# [SOLVED] microsoft lifechat lx-3000 microphone



## NathanW (May 2, 2012)

So I just bought the headset named in the thread title and straight out of the box I can't get the microphone to work even though the headphones work fine. I've been searching for a solution on the internet for the last hour and a half but can't find anything decent.

I've downloaded the right drivers and played around with the settings in the control panel but nothing seems to work. And yes the mute button on the control box is off :wink:


----------



## Corday (Mar 3, 2010)

*Re: microsoft lifechat lx-3000 microphone*

You said you played around with the settings in the Control Panel. Did you set Headset Microphone in the Recording tab as the default?


----------



## NathanW (May 2, 2012)

*Re: microsoft lifechat lx-3000 microphone*

Yup I think i've done all the simple things that are available to do in the control panel and it makes no difference


----------



## Corday (Mar 3, 2010)

*Re: microsoft lifechat lx-3000 microphone*

There are other possibilities, but to make sure the mike isn't defective, see if installing the microsoft lifechat lx-3000 microphone in another computer. Another possibility, in the Device Manager, make sure the drivers you downloaded are actually the currently installed ones and if so. post back here so we can check against spec.


----------



## NathanW (May 2, 2012)

*Re: microsoft lifechat lx-3000 microphone*

I tried installing it on another computer and it didnt work there either. On my system it says its using driver version 6.1.7601.17514 and the website says lifechat 1.4. Not sure how im meant to tell theyre the same thing :ermm:


----------



## spunk.funk (May 13, 2010)

*Re: microsoft lifechat lx-3000 microphone*

If you downloaded the latest driver and install it on another computer and _then 
_plugged it in and it doesn't work then it needs to be returned.


----------



## NathanW (May 2, 2012)

*Re: microsoft lifechat lx-3000 microphone*

Yup I just did all of that and I think I'll have to accept they're not working. Thanks for the help anyway


----------

▶ DATA EXTRACT:
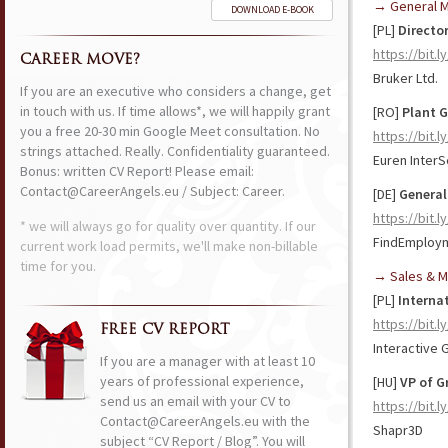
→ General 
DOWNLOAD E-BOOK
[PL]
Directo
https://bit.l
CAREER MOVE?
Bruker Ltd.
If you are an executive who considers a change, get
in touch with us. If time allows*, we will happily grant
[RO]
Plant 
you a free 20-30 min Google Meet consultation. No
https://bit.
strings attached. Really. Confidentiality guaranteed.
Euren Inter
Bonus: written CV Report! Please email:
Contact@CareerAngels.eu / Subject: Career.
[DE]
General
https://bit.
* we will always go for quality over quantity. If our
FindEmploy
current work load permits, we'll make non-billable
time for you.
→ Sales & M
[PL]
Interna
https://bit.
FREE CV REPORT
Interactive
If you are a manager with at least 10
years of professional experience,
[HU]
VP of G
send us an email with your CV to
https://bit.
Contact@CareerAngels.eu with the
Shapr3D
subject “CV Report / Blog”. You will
--
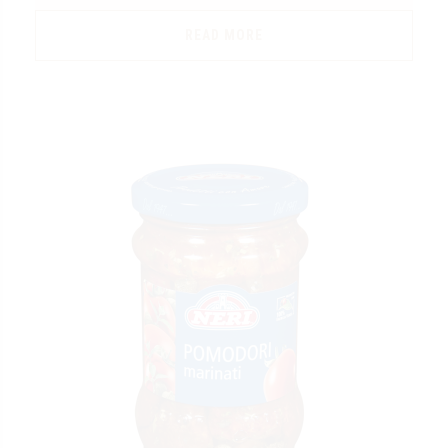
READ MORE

▶ WORK REQUEST 1: In the forum thread about the LifeChat LX-3000 headset, which driver version does the original poster report that the system is using?
▶ WORK REQUEST 2: Rewrite the part of the headset forum thread starting at "I tried installing" and ending at "(May 13, 2010)", replacing "driver version" with "software version".

▶ YOUR SOLUTION 1: 6.1.7601.17514

▶ YOUR SOLUTION 2:
I tried installing it on another computer and it didnt work there either. On my system it says its using software version 6.1.7601.17514 and the website says lifechat 1.4. Not sure how im meant to tell theyre the same thing :ermm:


----------



## spunk.funk (May 13, 2010)